The violent riots in South Africa and the subsequent cyber attack also conspired in the disruption of logistical flows of raw materials resulting in reduced consumption of the company’s products.

Munyanyi says, “In addition rapid dollarization in the economy and the consequent basing of local costs on unofficial rates further reduced profitability when compared with same period prior year.”

COVID -19 pandemic pandemic also perstisted negatively impacting the company.

Despite challenges GB Holdings managed to increase volumes for both the chemicals and rubber divisions by 31% and 48% respectivily.

The firm also expects tyo operate profitably for the rest of 2021 although at a reduced levels compared to 2020.
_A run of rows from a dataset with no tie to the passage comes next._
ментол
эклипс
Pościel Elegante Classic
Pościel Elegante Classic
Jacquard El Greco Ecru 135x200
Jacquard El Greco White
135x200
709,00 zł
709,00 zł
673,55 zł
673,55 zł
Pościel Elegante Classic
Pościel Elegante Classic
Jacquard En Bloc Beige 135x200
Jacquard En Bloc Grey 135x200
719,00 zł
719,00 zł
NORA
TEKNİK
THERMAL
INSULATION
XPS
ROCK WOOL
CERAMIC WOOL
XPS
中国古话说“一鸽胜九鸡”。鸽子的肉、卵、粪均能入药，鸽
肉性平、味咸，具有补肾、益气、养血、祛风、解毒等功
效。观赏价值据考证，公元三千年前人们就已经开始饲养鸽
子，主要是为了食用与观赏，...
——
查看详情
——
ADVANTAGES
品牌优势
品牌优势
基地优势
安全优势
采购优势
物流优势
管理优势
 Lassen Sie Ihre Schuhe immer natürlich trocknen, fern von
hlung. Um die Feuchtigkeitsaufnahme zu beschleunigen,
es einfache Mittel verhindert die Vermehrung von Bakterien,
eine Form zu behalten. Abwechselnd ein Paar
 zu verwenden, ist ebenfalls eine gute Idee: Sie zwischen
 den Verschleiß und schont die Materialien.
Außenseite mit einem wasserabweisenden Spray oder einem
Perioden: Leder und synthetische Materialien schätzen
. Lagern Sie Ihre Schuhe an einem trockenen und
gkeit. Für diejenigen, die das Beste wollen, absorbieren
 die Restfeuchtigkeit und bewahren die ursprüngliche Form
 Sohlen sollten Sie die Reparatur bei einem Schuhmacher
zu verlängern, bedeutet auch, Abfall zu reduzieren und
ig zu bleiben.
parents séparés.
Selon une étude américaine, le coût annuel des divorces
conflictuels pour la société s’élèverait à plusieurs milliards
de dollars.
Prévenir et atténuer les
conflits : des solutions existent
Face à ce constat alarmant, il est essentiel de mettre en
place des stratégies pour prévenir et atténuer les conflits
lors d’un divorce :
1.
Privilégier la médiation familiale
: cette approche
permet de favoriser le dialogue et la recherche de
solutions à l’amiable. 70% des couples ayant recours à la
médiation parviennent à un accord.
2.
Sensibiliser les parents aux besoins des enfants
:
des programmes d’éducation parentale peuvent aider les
“The rubber division is expected to maintain its recovery path and its out turn will depend on improved logistical flow of raw materials following the intermittent disruptions at the raw materials suppliers factories,” Munyanyi says.

GB Holdings also expects the chemicals division to recover after lockdown measures shut off its traditional markets.

SI 27 that was passed on 26 May 2021 set out penalties for businesses that refuse to accept payment in the Zimbabwean Dollar at the ruling auction market rate.

Key provisions of the SI also include measures that prohibit businesses from selling goods and services or quoting them at an exchange rate above the ruling auction market rate, issuing buyers with a Zimbabwean Dollar receipt for payment received in foreign currency and giving buyers a discount for paying in foreign currency.